Nigeria Files New Challenge to $9.6 Billion Gas-Deal Award

(Bloomberg) -- Nigeria mounted a new challenge in a U.K. court to the multi-billion-dollar award won against it by gas company Process & Industrial Development over a failed 2010 deal for a processing plant.

The filing on Friday presents “new evidence that has come to light,” according to a statement emailed by London-based Portland Communications on behalf of Nigeria’s Justice Ministry. “It is clear that the original contract was a sham commercial deal and designed to fail from the outset.”

The west African country last week placed a $200 million bank guarantee with a high court in London in order to secure a stay on asset seizures and continue its fight to overturn a $9.6 billion ruling in P&ID’s favor.

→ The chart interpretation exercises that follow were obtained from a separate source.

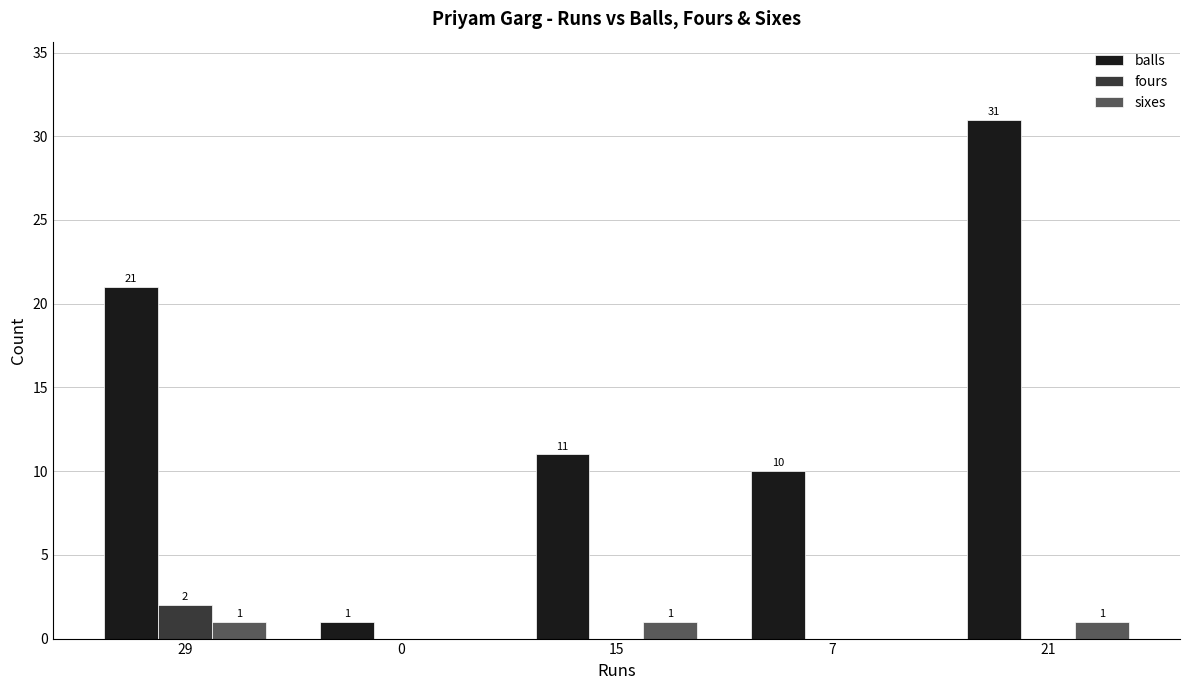

Reading left to right, list all the values displayed in this chart.

balls: 29=21	0=1	15=11	7=10	21=31
fours: 29=2	0=0	15=0	7=0	21=0
sixes: 29=1	0=0	15=1	7=0	21=1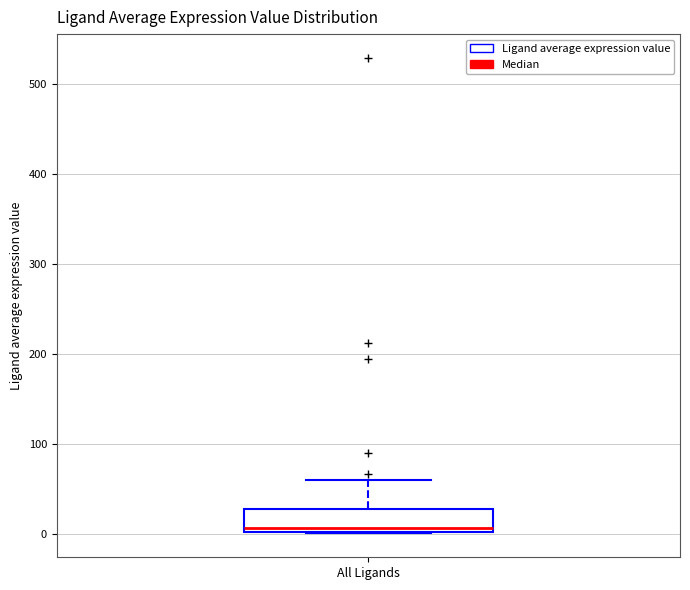

Transcribe this box plot: give where the median line is, the range the box spans, and where the two whiskers end, as read against the y-axis. The values are not printed on the chart, so give them approximately, as read against the axis.

median 10, box 0 to 30, whiskers 0 to 60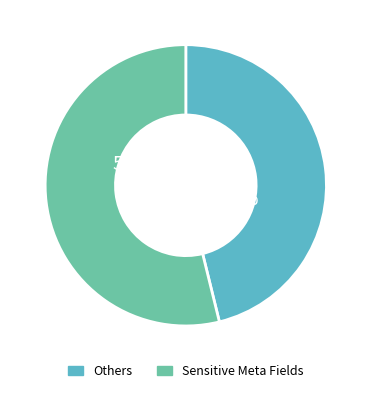

Is there a majority slice in this chart?

Yes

Africa’s largest oil producer is embroiled in a fight with P&ID over an agreement signed nine years ago with a previous government to build a gas processing plant. While the country claims the contract was won corruptly, a London court ruled in August that P&ID could enforce an arbitration award, paving the way for it to seize Nigerian assets. P&ID denies any wrongdoing and is pursuing the execution of the court’s decision.

“Nigeria’s new filings with the English Court is an act of desperation to try to undo the Court’s sound conclusion that P&ID’s $10 billion award is enforceable,” according to a statement emailed by London-based iNHouse Communications on behalf of P&ID. “This filing relies on witness extortion, illegal detentions and forced confessions.”